● Problem statement
Look through the lines below and extract each one that contains "features".

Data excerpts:
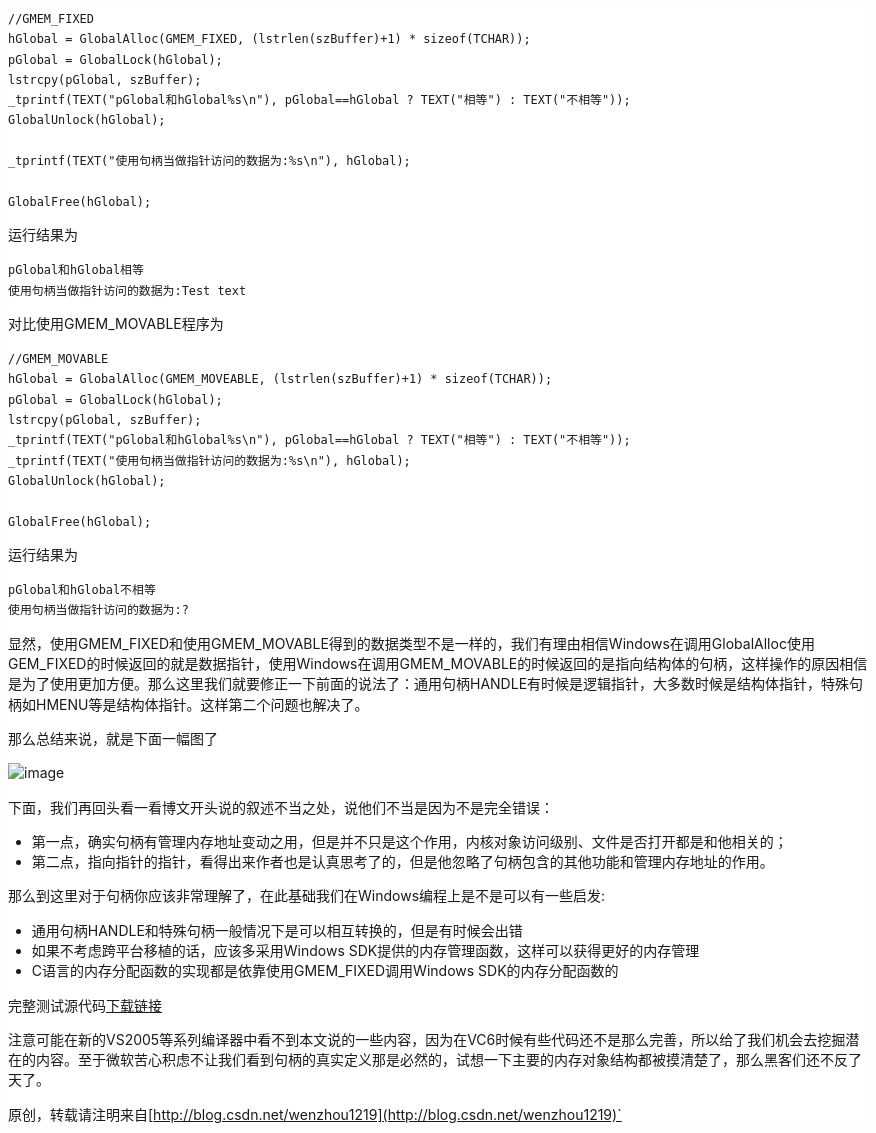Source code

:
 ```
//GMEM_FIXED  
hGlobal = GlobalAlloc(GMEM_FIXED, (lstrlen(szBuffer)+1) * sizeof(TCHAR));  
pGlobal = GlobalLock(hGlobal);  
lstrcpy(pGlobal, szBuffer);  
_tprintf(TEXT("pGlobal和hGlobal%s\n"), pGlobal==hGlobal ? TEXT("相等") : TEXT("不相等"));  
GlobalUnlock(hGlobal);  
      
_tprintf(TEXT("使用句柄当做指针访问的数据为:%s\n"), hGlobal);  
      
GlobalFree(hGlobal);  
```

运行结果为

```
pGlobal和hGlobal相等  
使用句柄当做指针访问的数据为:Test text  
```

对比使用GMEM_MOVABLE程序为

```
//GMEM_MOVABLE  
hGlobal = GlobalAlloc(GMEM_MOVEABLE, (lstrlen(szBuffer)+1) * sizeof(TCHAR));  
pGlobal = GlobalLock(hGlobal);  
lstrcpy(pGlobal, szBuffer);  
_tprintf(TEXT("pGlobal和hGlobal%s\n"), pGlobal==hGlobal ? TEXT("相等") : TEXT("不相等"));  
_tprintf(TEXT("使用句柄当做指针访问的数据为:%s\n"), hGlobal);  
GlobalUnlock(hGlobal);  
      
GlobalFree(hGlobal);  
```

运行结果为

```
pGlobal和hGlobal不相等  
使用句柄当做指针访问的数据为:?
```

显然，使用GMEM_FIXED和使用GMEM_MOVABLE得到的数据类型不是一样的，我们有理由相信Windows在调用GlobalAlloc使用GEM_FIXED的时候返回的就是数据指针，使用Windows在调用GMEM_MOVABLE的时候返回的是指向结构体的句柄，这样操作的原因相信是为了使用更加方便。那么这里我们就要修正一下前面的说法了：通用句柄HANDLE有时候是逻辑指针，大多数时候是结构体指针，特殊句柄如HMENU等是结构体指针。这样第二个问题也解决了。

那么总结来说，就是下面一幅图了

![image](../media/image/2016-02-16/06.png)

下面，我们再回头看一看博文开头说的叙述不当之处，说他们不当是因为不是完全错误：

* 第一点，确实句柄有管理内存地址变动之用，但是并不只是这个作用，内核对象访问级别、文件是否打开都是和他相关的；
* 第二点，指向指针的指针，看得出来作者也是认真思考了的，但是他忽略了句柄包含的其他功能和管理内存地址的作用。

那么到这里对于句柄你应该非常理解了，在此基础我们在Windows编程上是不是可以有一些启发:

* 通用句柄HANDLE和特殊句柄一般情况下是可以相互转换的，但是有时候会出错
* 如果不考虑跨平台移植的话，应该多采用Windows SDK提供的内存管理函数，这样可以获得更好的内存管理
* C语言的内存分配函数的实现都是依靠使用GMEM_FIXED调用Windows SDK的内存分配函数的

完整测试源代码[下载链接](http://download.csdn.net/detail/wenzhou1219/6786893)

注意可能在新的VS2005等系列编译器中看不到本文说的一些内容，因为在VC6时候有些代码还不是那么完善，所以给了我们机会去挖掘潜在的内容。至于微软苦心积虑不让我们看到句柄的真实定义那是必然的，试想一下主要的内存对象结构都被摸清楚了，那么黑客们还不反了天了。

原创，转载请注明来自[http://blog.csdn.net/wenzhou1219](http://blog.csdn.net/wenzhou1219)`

--

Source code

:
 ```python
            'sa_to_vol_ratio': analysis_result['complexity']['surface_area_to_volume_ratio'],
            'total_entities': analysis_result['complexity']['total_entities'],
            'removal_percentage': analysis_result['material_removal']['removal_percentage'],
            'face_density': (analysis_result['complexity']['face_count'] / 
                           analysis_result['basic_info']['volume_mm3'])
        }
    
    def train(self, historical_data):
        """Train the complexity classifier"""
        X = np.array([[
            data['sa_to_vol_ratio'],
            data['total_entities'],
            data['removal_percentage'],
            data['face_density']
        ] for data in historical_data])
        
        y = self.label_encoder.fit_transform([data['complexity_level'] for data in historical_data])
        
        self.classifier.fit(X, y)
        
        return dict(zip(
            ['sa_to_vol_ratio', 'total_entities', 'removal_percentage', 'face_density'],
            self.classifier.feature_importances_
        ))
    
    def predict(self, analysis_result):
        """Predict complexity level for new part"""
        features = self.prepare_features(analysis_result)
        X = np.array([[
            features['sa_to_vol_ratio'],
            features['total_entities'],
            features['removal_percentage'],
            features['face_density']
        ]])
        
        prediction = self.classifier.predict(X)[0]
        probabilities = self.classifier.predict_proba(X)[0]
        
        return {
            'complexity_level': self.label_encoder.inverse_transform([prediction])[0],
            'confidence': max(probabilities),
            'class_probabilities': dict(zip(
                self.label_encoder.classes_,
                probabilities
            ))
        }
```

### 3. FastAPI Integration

● Finished task
        features = self.prepare_features(analysis_result)
            features['sa_to_vol_ratio'],
            features['total_entities'],
            features['removal_percentage'],
            features['face_density']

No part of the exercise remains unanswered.